**Material for this exercise**
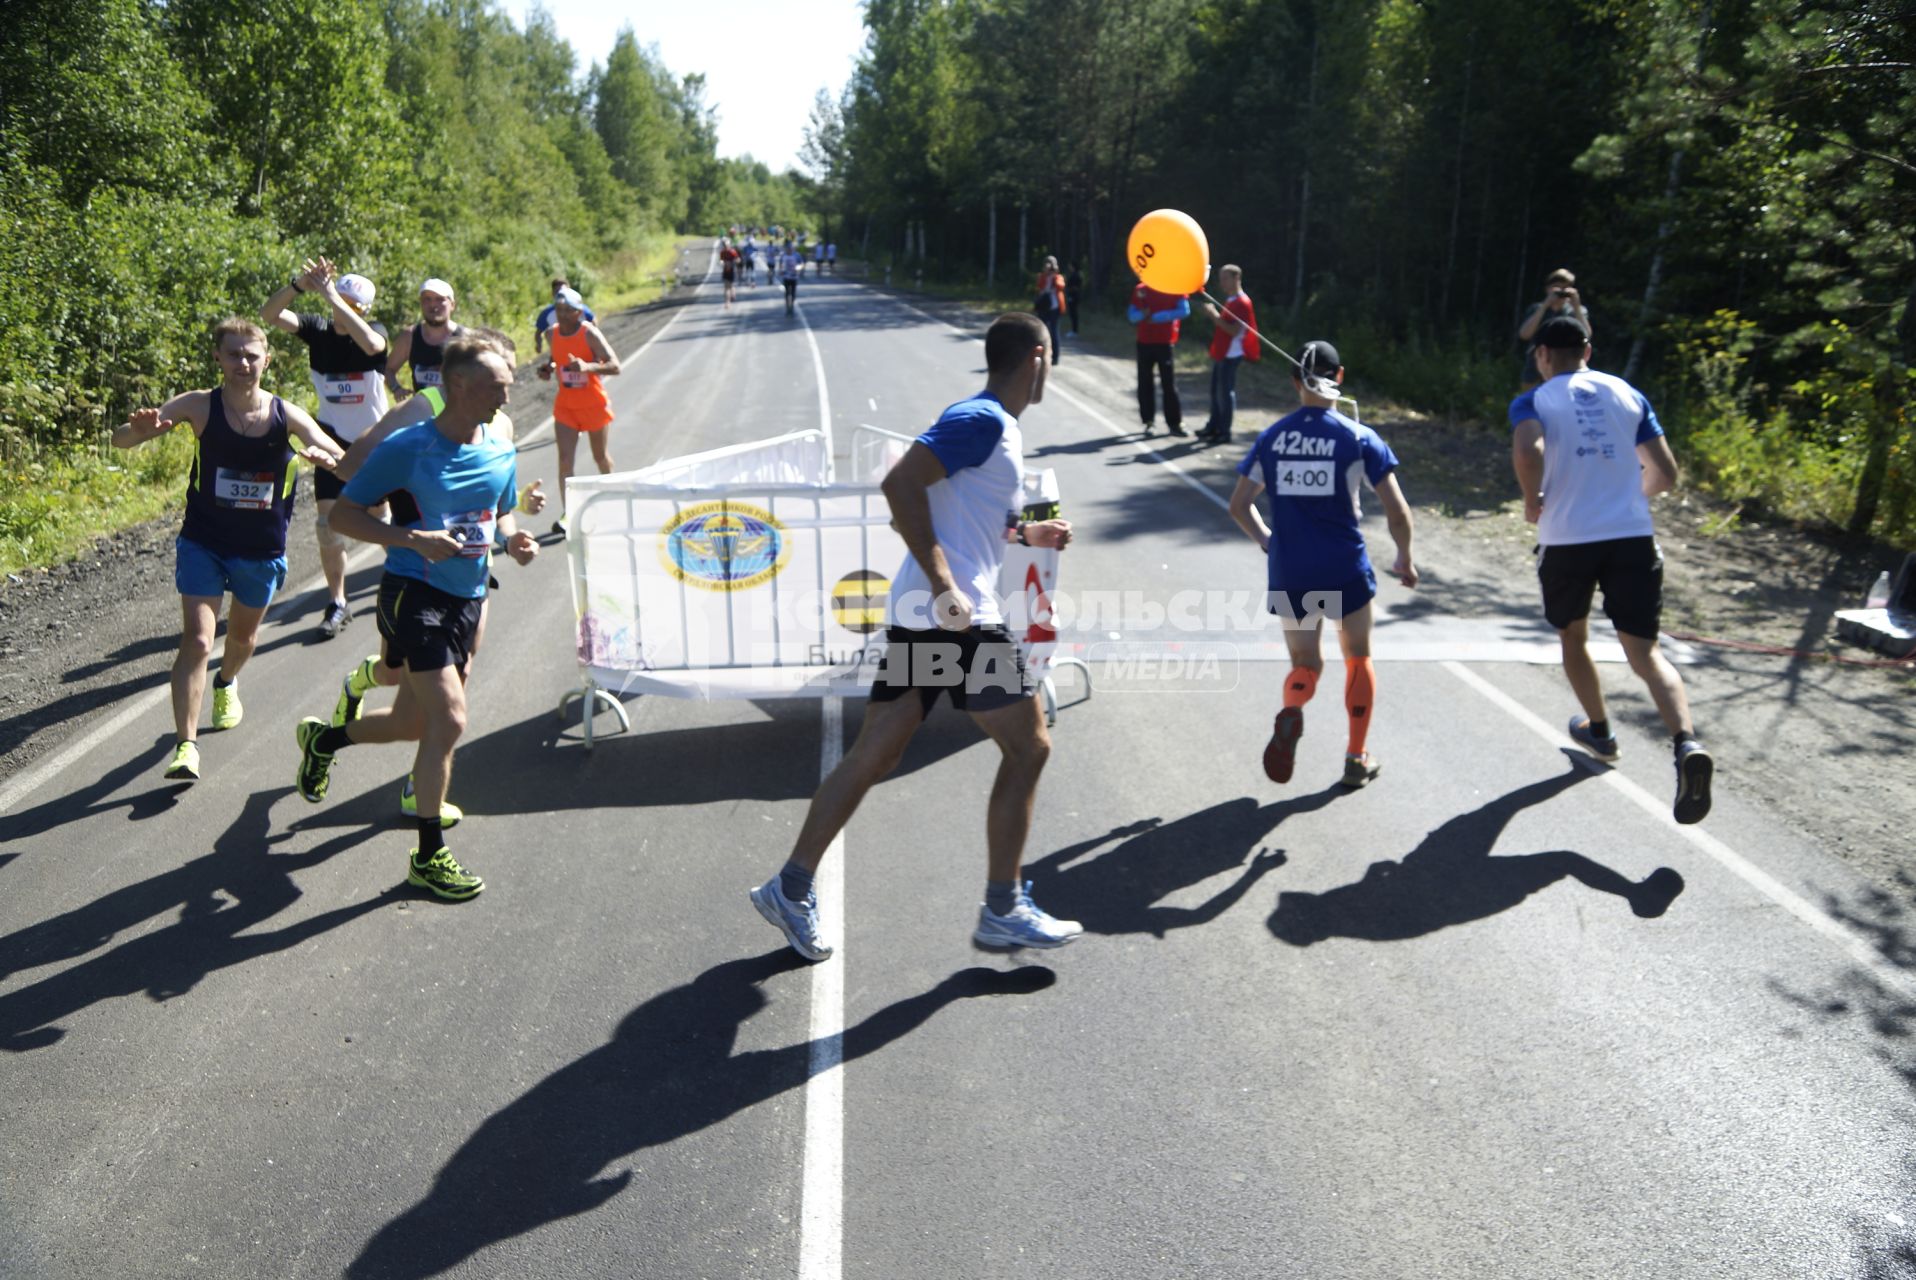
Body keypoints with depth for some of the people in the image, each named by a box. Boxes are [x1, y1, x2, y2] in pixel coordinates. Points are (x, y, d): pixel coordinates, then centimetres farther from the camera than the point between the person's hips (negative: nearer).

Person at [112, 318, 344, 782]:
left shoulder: (286, 414, -10)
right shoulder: (200, 406, -13)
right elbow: (121, 440, -17)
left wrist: (322, 455, -39)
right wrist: (139, 427, -41)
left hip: (262, 551, 2)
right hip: (203, 543, -2)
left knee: (243, 634, 23)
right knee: (197, 640, -14)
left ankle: (226, 683, 56)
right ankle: (186, 745, -11)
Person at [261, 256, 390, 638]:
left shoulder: (374, 332, -12)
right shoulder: (318, 330, -5)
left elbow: (371, 344, -38)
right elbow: (270, 314, -18)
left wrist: (331, 294, -39)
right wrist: (299, 284, -34)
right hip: (334, 441, 2)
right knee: (328, 524, -1)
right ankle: (337, 603, 11)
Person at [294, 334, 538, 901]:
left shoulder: (501, 453, 5)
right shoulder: (407, 448, -14)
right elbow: (343, 514, -10)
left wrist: (513, 538, -2)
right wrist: (414, 539, -23)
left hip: (466, 599, 7)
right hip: (415, 594, -7)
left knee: (416, 722, 17)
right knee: (450, 720, -16)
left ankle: (323, 737, 48)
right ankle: (429, 857, -2)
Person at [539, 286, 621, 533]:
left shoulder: (589, 333, -17)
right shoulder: (554, 332, -2)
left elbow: (614, 365, -22)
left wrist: (588, 366, -39)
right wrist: (549, 368, -4)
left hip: (593, 404, -3)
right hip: (565, 404, 3)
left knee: (600, 456, 15)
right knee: (565, 459, -9)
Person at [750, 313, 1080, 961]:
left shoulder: (990, 423, 19)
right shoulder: (983, 421, -11)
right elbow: (901, 483, -23)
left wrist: (1025, 532, 29)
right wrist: (945, 584, -26)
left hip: (924, 616, 10)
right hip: (956, 616, -10)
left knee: (873, 755, 11)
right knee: (1028, 746, 1)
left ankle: (792, 888, 15)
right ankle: (1003, 910, 11)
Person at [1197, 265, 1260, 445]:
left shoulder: (1242, 302, -16)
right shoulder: (1231, 301, 15)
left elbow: (1234, 331, -23)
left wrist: (1215, 316, -24)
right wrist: (1215, 315, 12)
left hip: (1230, 355, -10)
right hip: (1221, 353, 10)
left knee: (1225, 392, -6)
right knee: (1216, 391, 14)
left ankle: (1224, 432, -1)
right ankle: (1213, 427, 23)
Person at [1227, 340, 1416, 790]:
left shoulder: (1270, 438, 3)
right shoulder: (1358, 438, -5)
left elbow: (1238, 506, 6)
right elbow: (1397, 512, -7)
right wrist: (1405, 559, 9)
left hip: (1288, 572, 2)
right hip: (1345, 569, -2)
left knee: (1305, 666, 17)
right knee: (1358, 660, 21)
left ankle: (1290, 713, -18)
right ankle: (1356, 760, 25)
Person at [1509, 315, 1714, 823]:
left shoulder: (1533, 402, 2)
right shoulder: (1628, 394, 12)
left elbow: (1527, 453, -22)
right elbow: (1666, 475, 9)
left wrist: (1533, 502, -5)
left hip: (1566, 538, -2)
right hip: (1632, 534, 2)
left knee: (1572, 636, 24)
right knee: (1644, 650, 2)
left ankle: (1600, 731, 39)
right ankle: (1687, 743, -22)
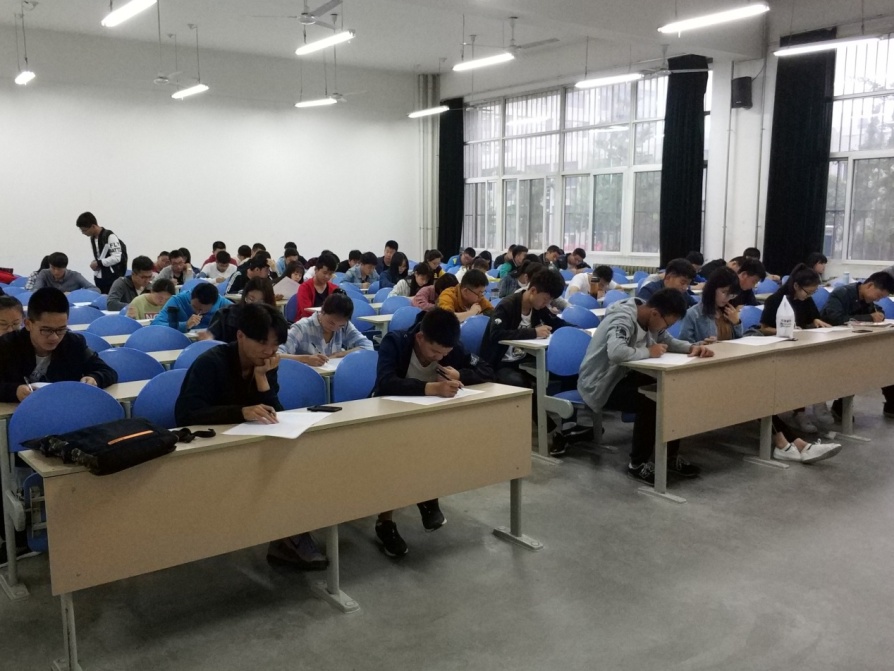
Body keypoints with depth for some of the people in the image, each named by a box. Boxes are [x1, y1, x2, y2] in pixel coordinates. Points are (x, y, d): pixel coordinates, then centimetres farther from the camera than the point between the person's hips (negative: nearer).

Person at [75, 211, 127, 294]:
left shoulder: (109, 236, -16)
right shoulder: (92, 238, 10)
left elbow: (116, 258, -20)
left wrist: (98, 263, -17)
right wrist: (94, 263, -1)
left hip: (112, 278, -8)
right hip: (99, 277, 8)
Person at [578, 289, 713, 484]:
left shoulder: (649, 317, 0)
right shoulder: (623, 320, -27)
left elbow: (668, 340, 15)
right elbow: (616, 352, -45)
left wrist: (692, 348, -6)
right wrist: (648, 352, -28)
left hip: (622, 376, 9)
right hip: (600, 386, -9)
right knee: (650, 402, -30)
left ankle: (670, 456, 8)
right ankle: (638, 464, -10)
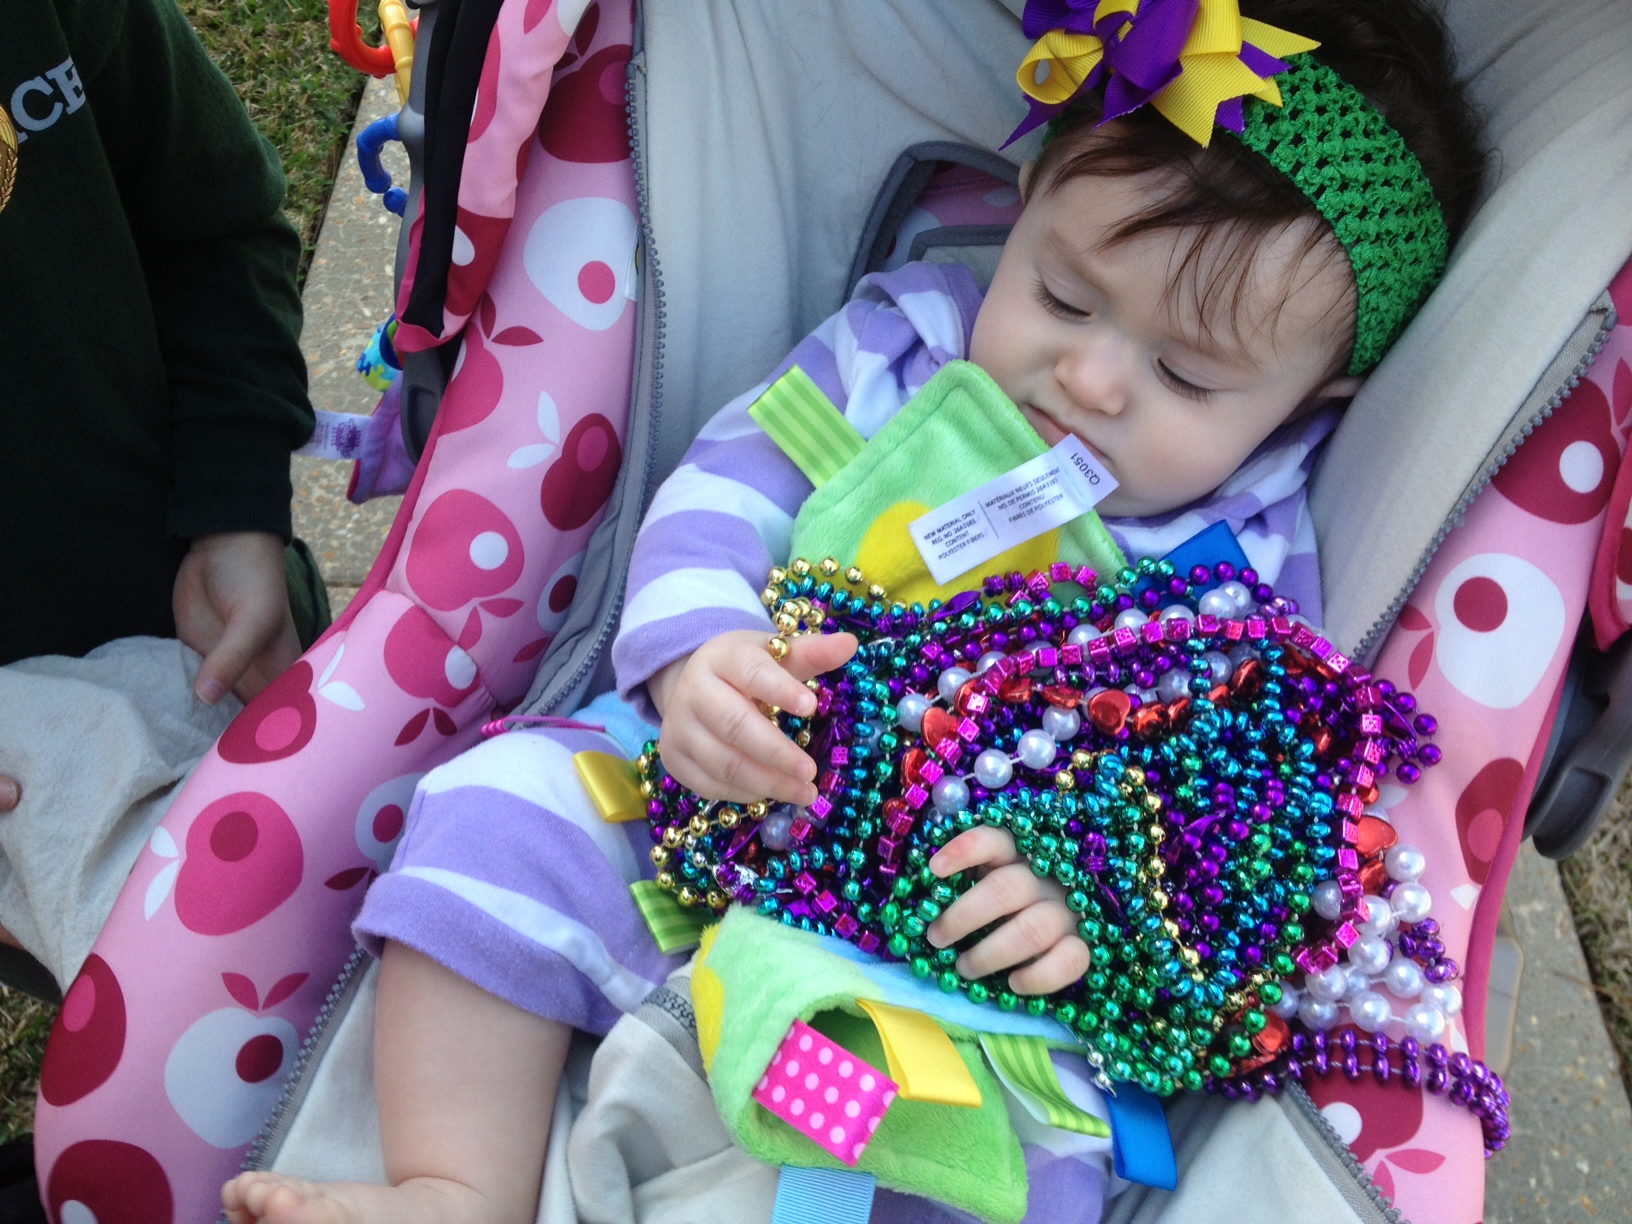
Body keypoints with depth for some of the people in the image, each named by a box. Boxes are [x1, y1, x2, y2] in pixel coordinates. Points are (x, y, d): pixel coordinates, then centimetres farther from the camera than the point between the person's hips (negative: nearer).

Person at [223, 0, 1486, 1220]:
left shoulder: (1249, 573, -4)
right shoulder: (899, 345, 1)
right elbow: (722, 490, -6)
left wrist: (1087, 889, -27)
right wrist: (694, 651, -27)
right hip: (701, 810, 2)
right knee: (502, 805, -21)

**Your task**
Could you extract every line of the records above, word for word, and leave the pictures out of your answer?

**Result**
Body keypoints with depth for some of the people in the image, each named by a box. Boxes are [x1, y1, x2, y2] in pixel coordinates. Points are (x, y, d): pixel coordinates, then centimetres farther from the camera than the point between the person's hips (negative: nearer).

Person at [112, 318, 344, 782]:
left shoulder: (286, 414, -10)
right shoulder: (200, 406, -13)
right elbow: (121, 440, -17)
left wrist: (322, 455, -39)
right wrist: (139, 427, -41)
left hip: (262, 551, 2)
right hip: (203, 543, -2)
left knee: (243, 634, 23)
right knee: (197, 640, -14)
left ankle: (226, 683, 56)
right ankle: (186, 745, -11)
Person at [261, 256, 390, 638]:
left shoulder: (374, 332, -12)
right shoulder: (318, 330, -5)
left elbow: (371, 344, -38)
right elbow: (270, 314, -18)
left wrist: (331, 294, -39)
right wrist: (299, 284, -34)
right hip: (334, 441, 2)
right knee: (328, 524, -1)
right ankle: (337, 603, 11)
Person at [294, 334, 538, 901]:
left shoulder: (501, 453, 5)
right shoulder: (407, 448, -14)
right elbow: (343, 514, -10)
left wrist: (513, 538, -2)
right wrist: (414, 539, -23)
left hip: (466, 599, 7)
right hip: (415, 594, -7)
left knee: (416, 722, 17)
right knee: (450, 720, -16)
left ankle: (323, 737, 48)
right ankle: (429, 857, -2)
Person at [539, 286, 621, 533]:
left shoulder: (589, 333, -17)
right shoulder: (554, 332, -2)
left elbow: (614, 365, -22)
left wrist: (588, 366, -39)
right wrist: (549, 368, -4)
left hip: (593, 404, -3)
right hip: (565, 404, 3)
left knee: (600, 456, 15)
right knee: (565, 459, -9)
Person at [750, 313, 1080, 961]:
left shoulder: (990, 423, 19)
right shoulder: (983, 421, -11)
right elbow: (901, 483, -23)
left wrist: (1025, 532, 29)
right wrist: (945, 584, -26)
left hip: (924, 616, 10)
right hip: (956, 616, -10)
left knee: (873, 755, 11)
right knee: (1028, 746, 1)
left ankle: (792, 888, 15)
right ankle: (1003, 910, 11)
Person at [1197, 265, 1260, 445]:
left shoulder: (1242, 302, -16)
right shoulder: (1231, 301, 15)
left elbow: (1234, 331, -23)
left wrist: (1215, 316, -24)
right wrist: (1215, 315, 12)
left hip: (1230, 355, -10)
right hip: (1221, 353, 10)
left knee: (1225, 392, -6)
right knee: (1216, 391, 14)
left ankle: (1224, 432, -1)
right ankle: (1213, 427, 23)
Person at [1227, 340, 1416, 790]:
left shoulder: (1270, 438, 3)
right shoulder: (1358, 438, -5)
left elbow: (1238, 506, 6)
right elbow: (1397, 512, -7)
right wrist: (1405, 559, 9)
left hip: (1288, 572, 2)
right hip: (1345, 569, -2)
left knee: (1305, 666, 17)
right knee: (1358, 660, 21)
left ankle: (1290, 713, -18)
right ankle: (1356, 760, 25)
Person at [1509, 315, 1714, 823]:
left shoulder: (1533, 402, 2)
right shoulder: (1628, 394, 12)
left elbow: (1527, 453, -22)
right elbow: (1666, 475, 9)
left wrist: (1533, 502, -5)
left hip: (1566, 538, -2)
right hip: (1632, 534, 2)
left knee: (1572, 636, 24)
right knee: (1644, 650, 2)
left ankle: (1600, 731, 39)
right ankle: (1687, 743, -22)
Body keypoints with depth for some of the people in the image, each named by a box. Boxes are [x1, y1, x2, y2] in pixel coordinates. Points are (x, y, d): pixel coordinates, then centimetres farther from the camera than the point between the person's hips (negative: nearer).

Person at [75, 211, 127, 294]:
left shoulder: (109, 236, -16)
right shoulder: (92, 238, 10)
left elbow: (116, 258, -20)
left wrist: (98, 263, -17)
right wrist: (94, 263, -1)
left hip: (112, 278, -8)
right hip: (99, 277, 8)
Person at [578, 289, 713, 484]:
left shoulder: (649, 317, 0)
right shoulder: (623, 320, -27)
left elbow: (668, 340, 15)
right elbow: (616, 352, -45)
left wrist: (692, 348, -6)
right wrist: (648, 352, -28)
left hip: (622, 376, 9)
right hip: (600, 386, -9)
right knee: (650, 402, -30)
left ankle: (670, 456, 8)
right ankle: (638, 464, -10)
Body keypoints with depth for some of the people in the image, each named by a box. Boxes are [x1, y1, x2, y2] in pixel coordinates. Points are (x, y, d): pixel coordinates, then centimetres farther from the camera than the point between the person's hips (negative: nearer).

Person at [223, 0, 1486, 1220]:
left shoulder: (1249, 573, -4)
right shoulder: (899, 345, 1)
right elbow: (722, 490, -6)
left wrist: (1087, 889, -27)
right wrist: (694, 651, -27)
right hip: (701, 810, 2)
right knee: (502, 805, -21)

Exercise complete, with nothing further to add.